[Information provided Boundary: Start]
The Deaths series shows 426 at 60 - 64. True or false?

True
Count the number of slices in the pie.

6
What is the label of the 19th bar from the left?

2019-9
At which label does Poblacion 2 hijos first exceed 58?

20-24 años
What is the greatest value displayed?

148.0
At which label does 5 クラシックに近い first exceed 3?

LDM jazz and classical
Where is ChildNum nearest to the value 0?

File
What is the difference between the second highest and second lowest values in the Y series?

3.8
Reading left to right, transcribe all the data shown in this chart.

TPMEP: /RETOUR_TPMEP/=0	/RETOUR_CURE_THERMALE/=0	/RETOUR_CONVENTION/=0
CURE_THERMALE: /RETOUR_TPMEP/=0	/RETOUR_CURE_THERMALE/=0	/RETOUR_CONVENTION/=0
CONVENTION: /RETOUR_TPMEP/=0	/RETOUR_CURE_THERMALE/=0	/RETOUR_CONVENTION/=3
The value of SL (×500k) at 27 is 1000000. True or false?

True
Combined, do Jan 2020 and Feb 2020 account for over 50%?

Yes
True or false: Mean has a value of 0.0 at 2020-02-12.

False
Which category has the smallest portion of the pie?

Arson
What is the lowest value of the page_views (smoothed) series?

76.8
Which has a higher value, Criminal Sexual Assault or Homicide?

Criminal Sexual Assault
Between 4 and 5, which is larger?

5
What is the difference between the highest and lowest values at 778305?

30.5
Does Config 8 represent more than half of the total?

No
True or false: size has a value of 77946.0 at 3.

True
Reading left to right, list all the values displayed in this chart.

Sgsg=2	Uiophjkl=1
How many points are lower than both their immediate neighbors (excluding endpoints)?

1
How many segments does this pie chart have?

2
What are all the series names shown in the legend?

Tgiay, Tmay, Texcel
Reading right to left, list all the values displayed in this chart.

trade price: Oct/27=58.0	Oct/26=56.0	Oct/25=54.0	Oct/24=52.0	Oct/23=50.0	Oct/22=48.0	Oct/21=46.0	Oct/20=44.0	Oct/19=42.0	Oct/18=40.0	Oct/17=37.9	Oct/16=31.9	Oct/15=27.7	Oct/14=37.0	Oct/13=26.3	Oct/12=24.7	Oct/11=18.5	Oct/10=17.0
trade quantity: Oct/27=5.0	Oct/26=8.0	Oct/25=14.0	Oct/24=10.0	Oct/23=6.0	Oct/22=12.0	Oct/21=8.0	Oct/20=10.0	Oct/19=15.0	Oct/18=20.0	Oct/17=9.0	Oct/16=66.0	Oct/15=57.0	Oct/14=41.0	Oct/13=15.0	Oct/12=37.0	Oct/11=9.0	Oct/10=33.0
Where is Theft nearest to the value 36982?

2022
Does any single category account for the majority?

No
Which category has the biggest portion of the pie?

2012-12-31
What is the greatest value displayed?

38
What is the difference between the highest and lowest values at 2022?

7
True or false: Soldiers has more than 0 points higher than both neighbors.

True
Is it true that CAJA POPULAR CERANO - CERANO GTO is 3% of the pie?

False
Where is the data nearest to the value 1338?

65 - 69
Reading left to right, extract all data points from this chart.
[Information provided Boundary: End]
#### [Problem statement]
Copy the records above verbatim, from their first line through the line containing "True or false: size", including both of those lines.

#### [Response below]
The Deaths series shows 426 at 60 - 64. True or false?

True
Count the number of slices in the pie.

6
What is the label of the 19th bar from the left?

2019-9
At which label does Poblacion 2 hijos first exceed 58?

20-24 años
What is the greatest value displayed?

148.0
At which label does 5 クラシックに近い first exceed 3?

LDM jazz and classical
Where is ChildNum nearest to the value 0?

File
What is the difference between the second highest and second lowest values in the Y series?

3.8
Reading left to right, transcribe all the data shown in this chart.

TPMEP: /RETOUR_TPMEP/=0	/RETOUR_CURE_THERMALE/=0	/RETOUR_CONVENTION/=0
CURE_THERMALE: /RETOUR_TPMEP/=0	/RETOUR_CURE_THERMALE/=0	/RETOUR_CONVENTION/=0
CONVENTION: /RETOUR_TPMEP/=0	/RETOUR_CURE_THERMALE/=0	/RETOUR_CONVENTION/=3
The value of SL (×500k) at 27 is 1000000. True or false?

True
Combined, do Jan 2020 and Feb 2020 account for over 50%?

Yes
True or false: Mean has a value of 0.0 at 2020-02-12.

False
Which category has the smallest portion of the pie?

Arson
What is the lowest value of the page_views (smoothed) series?

76.8
Which has a higher value, Criminal Sexual Assault or Homicide?

Criminal Sexual Assault
Between 4 and 5, which is larger?

5
What is the difference between the highest and lowest values at 778305?

30.5
Does Config 8 represent more than half of the total?

No
True or false: size has a value of 77946.0 at 3.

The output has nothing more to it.